[[ INFORMATION PROVIDED open ]]
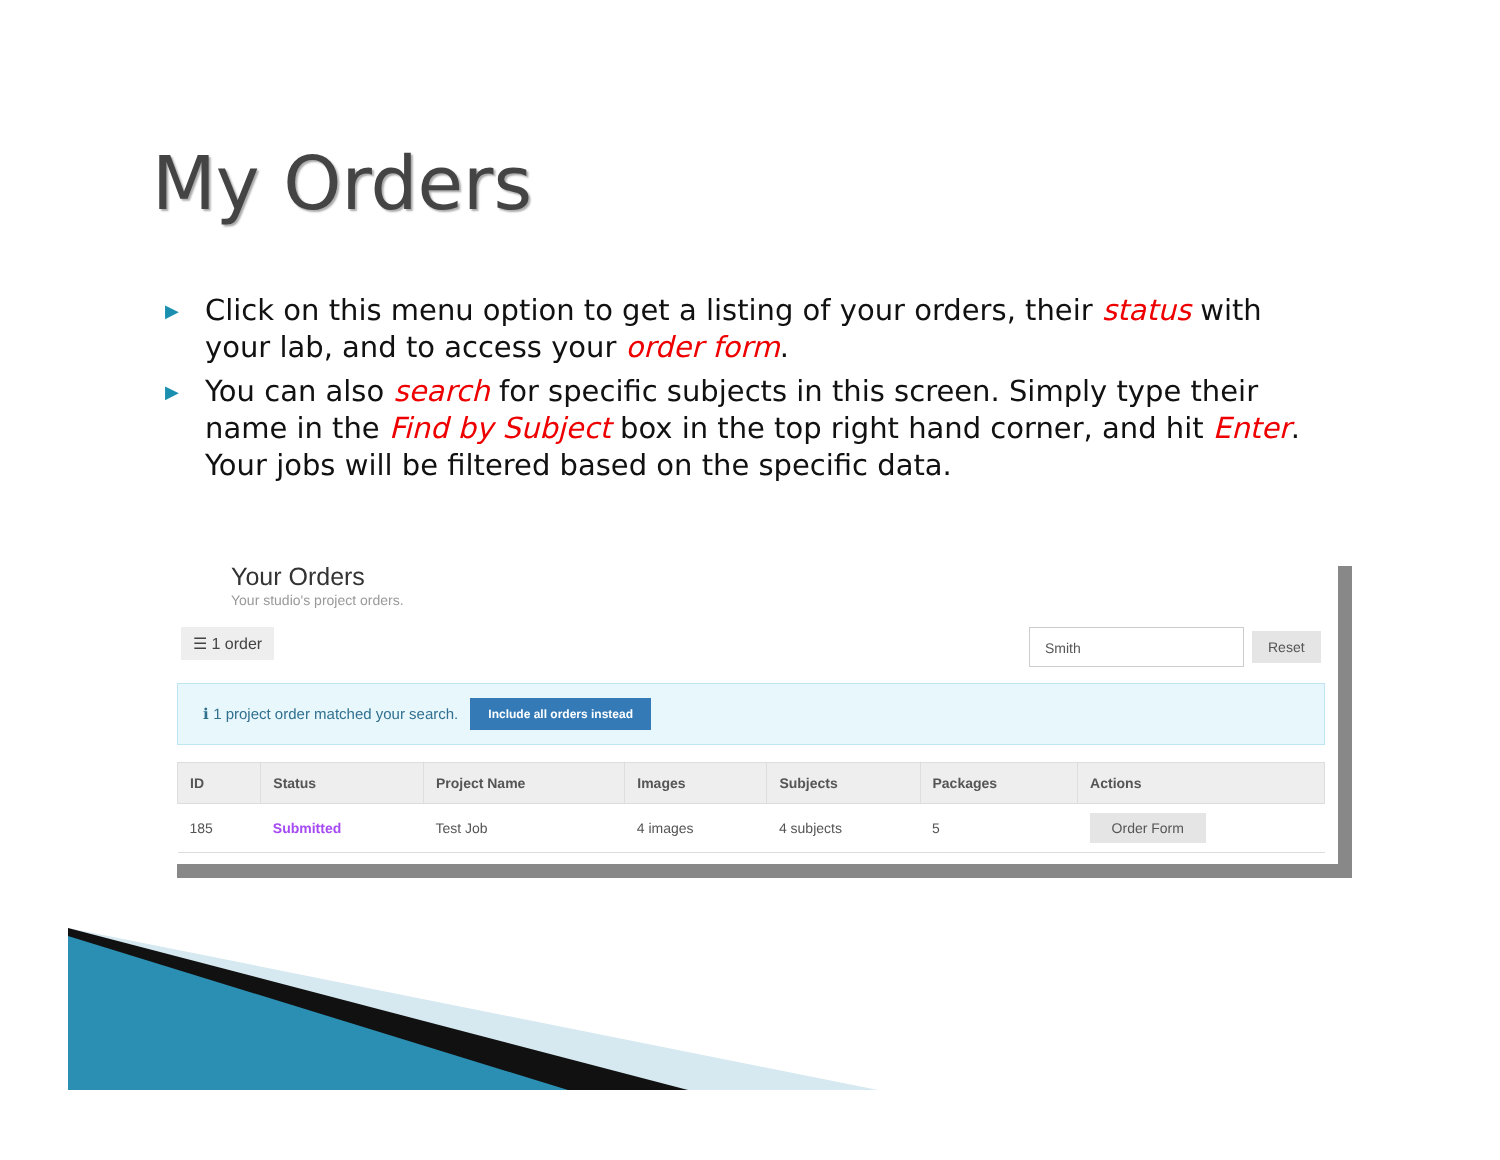My Orders
▶ Click on this menu option to get a listing of your orders, their status with your lab, and to access your order form.
▶ You can also search for specific subjects in this screen. Simply type their name in the Find by Subject box in the top right hand corner, and hit Enter. Your jobs will be filtered based on the specific data.
Your Orders
Your studio's project orders.
☰ 1 order Smith Reset
ℹ 1 project order matched your search. Include all orders instead
| ID | Status | Project Name | Images | Subjects | Packages | Actions |
| --- | --- | --- | --- | --- | --- | --- |
| 185 | Submitted | Test Job | 4 images | 4 subjects | 5 | Order Form |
[[ INFORMATION PROVIDED closed ]]
EXERCISE INSTRUCTIONS: Return exactly the lines from the line holding "the specific data." to the last line of the data, with both of those lines included and nothing added.

RESULT OF THIS EXERCISE:
▶ You can also search for specific subjects in this screen. Simply type their name in the Find by Subject box in the top right hand corner, and hit Enter. Your jobs will be filtered based on the specific data.
Your Orders
Your studio's project orders.
☰ 1 order Smith Reset
ℹ 1 project order matched your search. Include all orders instead
| ID | Status | Project Name | Images | Subjects | Packages | Actions |
| --- | --- | --- | --- | --- | --- | --- |
| 185 | Submitted | Test Job | 4 images | 4 subjects | 5 | Order Form |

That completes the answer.